The waves hit, bringing with them the most intense anguish I’ve known in my life.  And when the wave hits, I surrender completely.  I set myself adrift in the vast ocean of loss and pain and rage and confusion.  I lose my sense of time and space and place.  And then the wave retreats, leaving me alone and spent. But I’m on dry land once again, standing on my own two feet.  And there are still parts of me that know my life is over – that the hole Dove left in my life when he died is irreparable, and I will never be the same. And when the wave of grief retreats, those parts feel heard.  They feel validated and accepted and understood.   

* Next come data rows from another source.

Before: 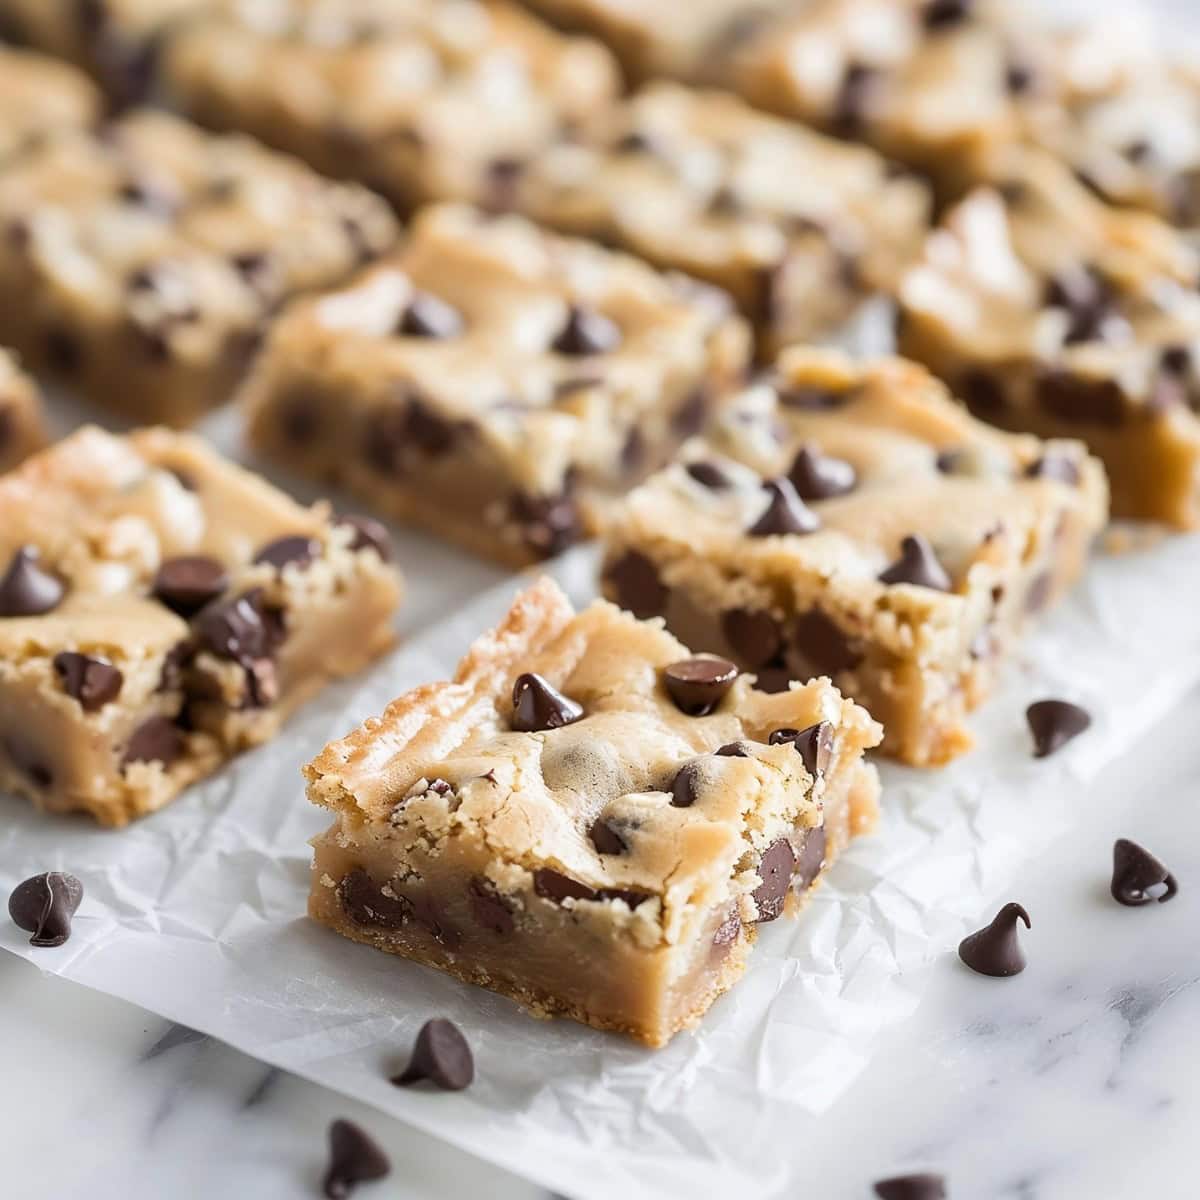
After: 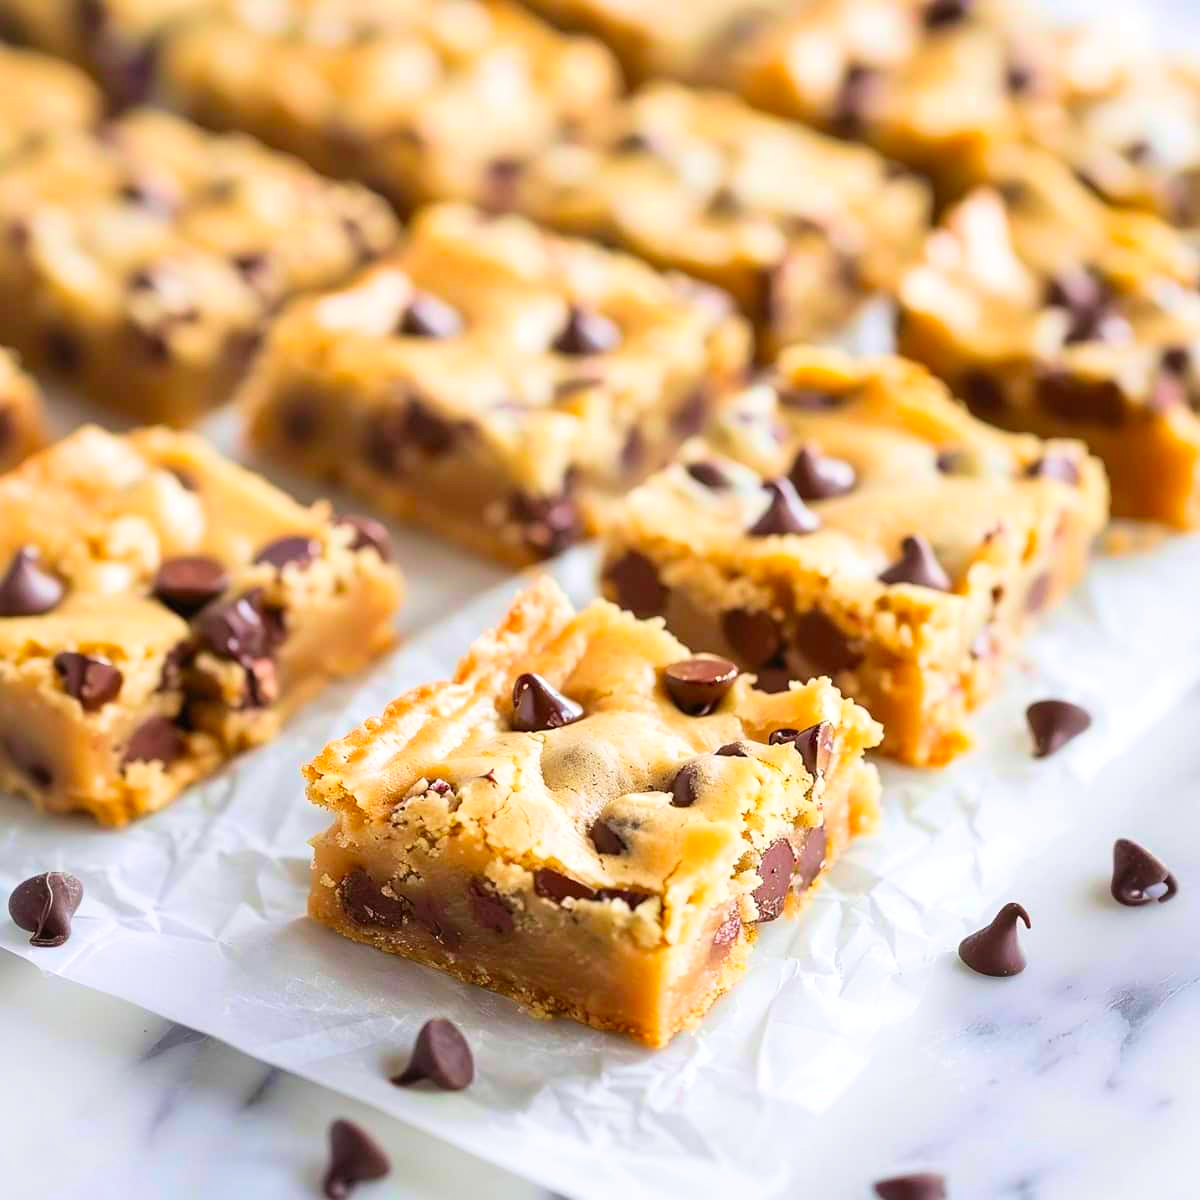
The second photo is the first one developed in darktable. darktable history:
contrast brightness saturation: contrast 0.203, brightness 0.196, saturation 0.784
velvia: on, module defaults
shadows and highlights: shadows 8.43, white point adjustment 1.06, highlights -39.21
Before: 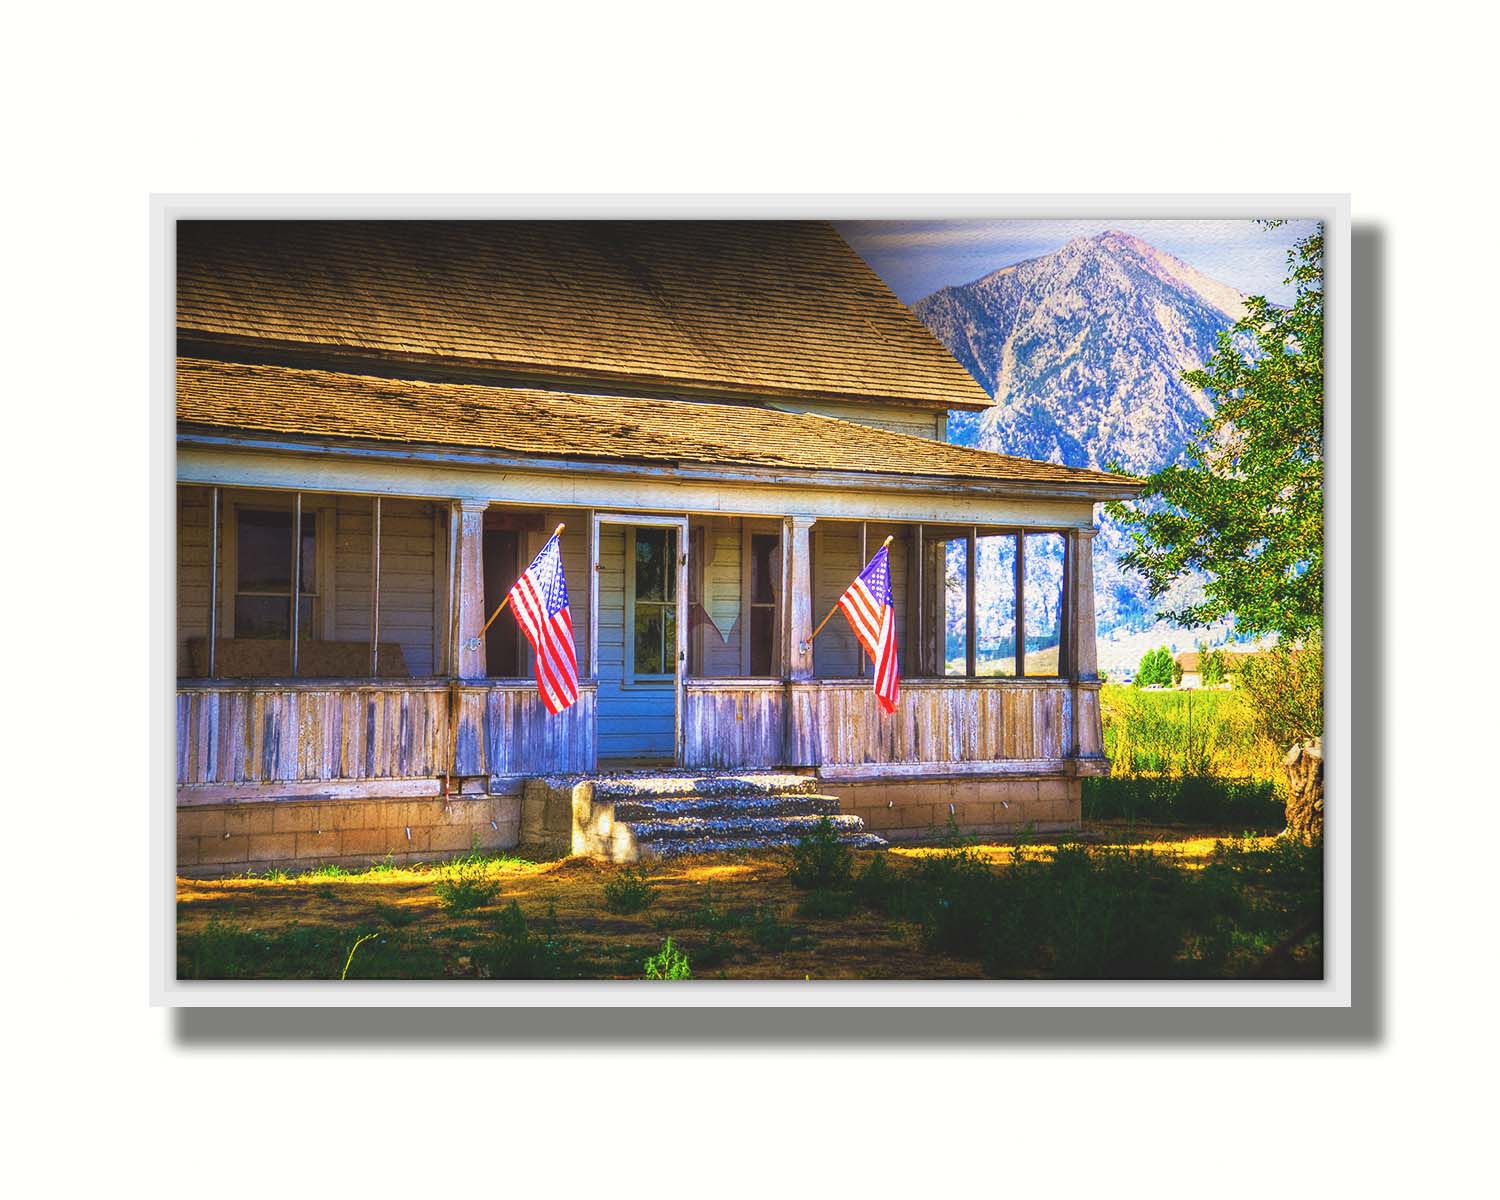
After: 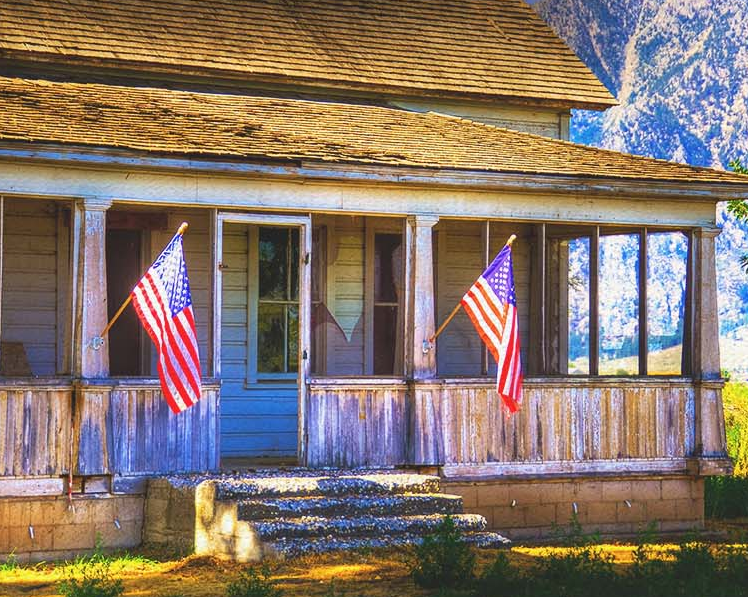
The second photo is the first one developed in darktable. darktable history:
crop: left 25.157%, top 25.107%, right 24.933%, bottom 25.08%
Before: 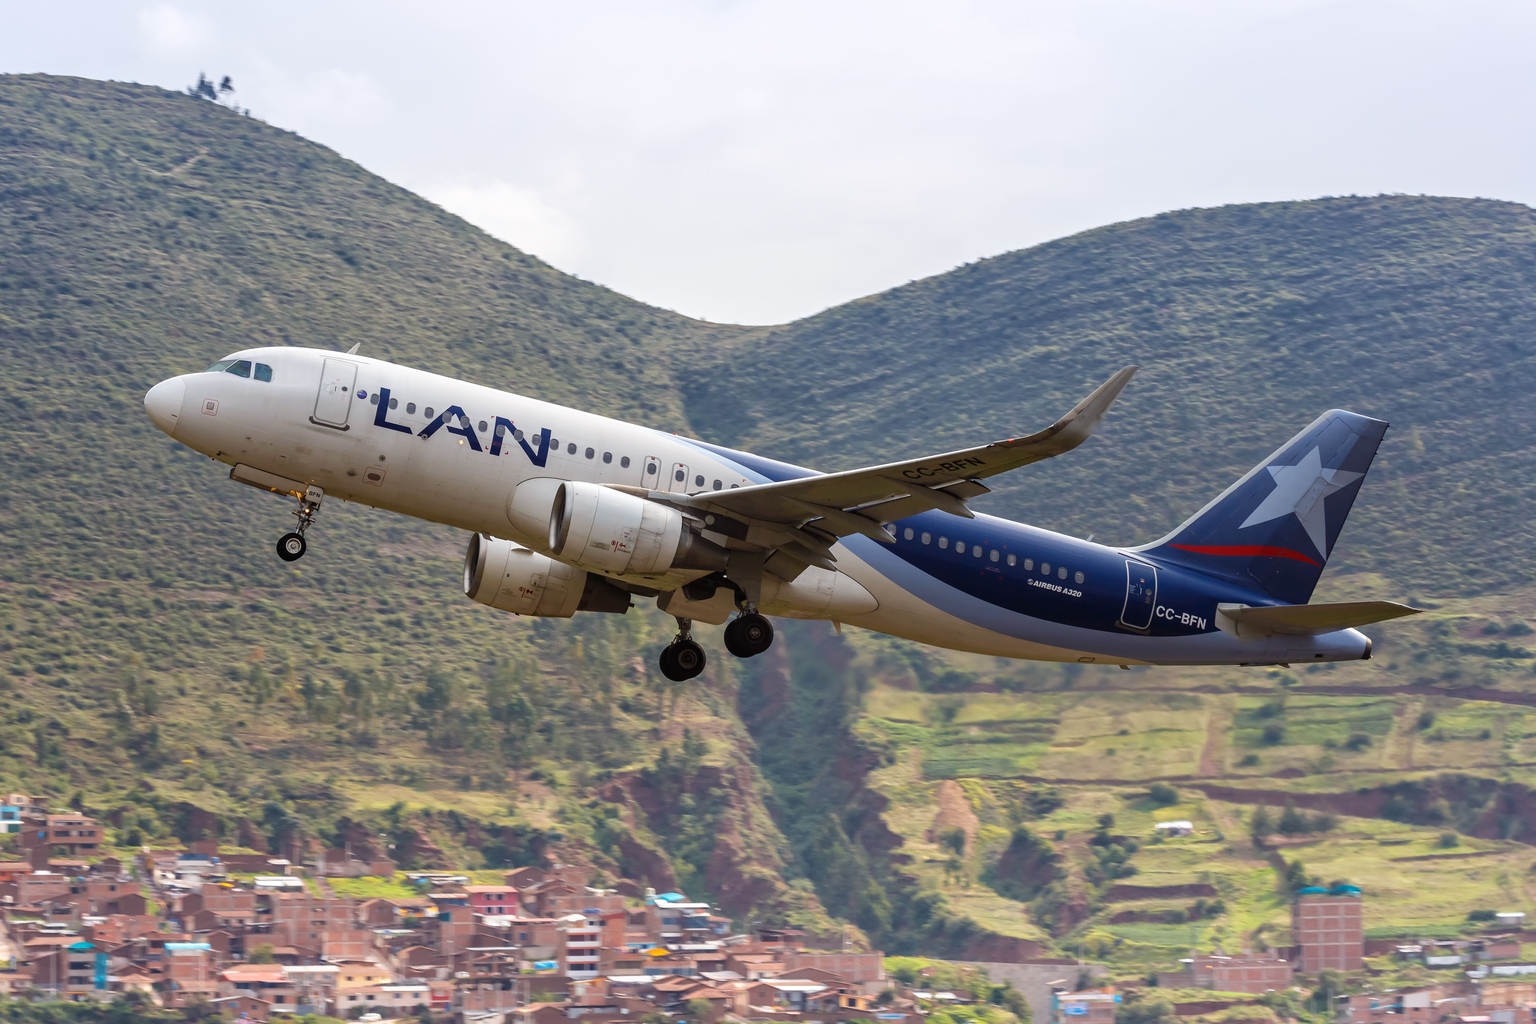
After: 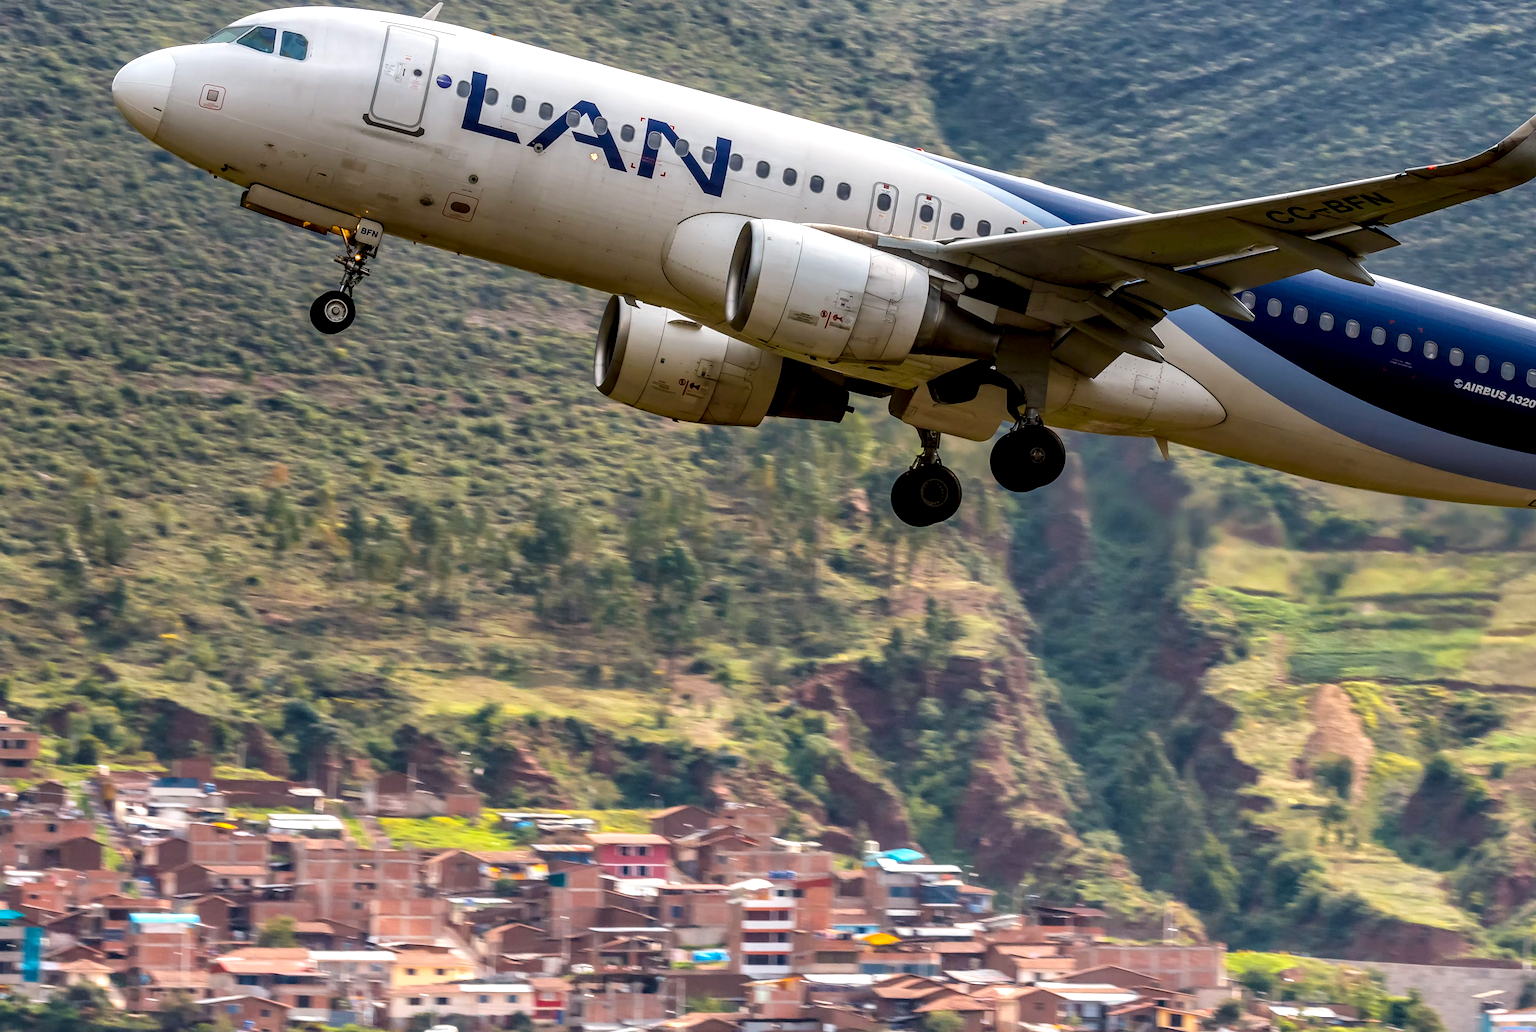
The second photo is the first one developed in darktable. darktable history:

And that’s the moment, again and again, when I make the decision to live.  To take the actions that mean life.  I call or visit with the people whose words will lift me up and keep me going.  I engage in activities that will strengthen the connections between myself and my family and the world around me. I put food in my mouth, even when food has lost its flavor.  I take care of the practical parts of my life.  And most of all, I take care of our girl.  I show her that I can grieve, and I can be strong. I can come to understand and accept Dove’s death, piece by agonizing piece. I can get knocked over by waves of grief, over and over again.  I can feel the pain of his death all over again every time a wave hits, knocking the breath out of me.  I can surrender to that deepness and the pain.  And then when the time comes, I can stand back up and do the Next Thing.  I can face death and choose, minute by minute, day by day, that I will continue to live.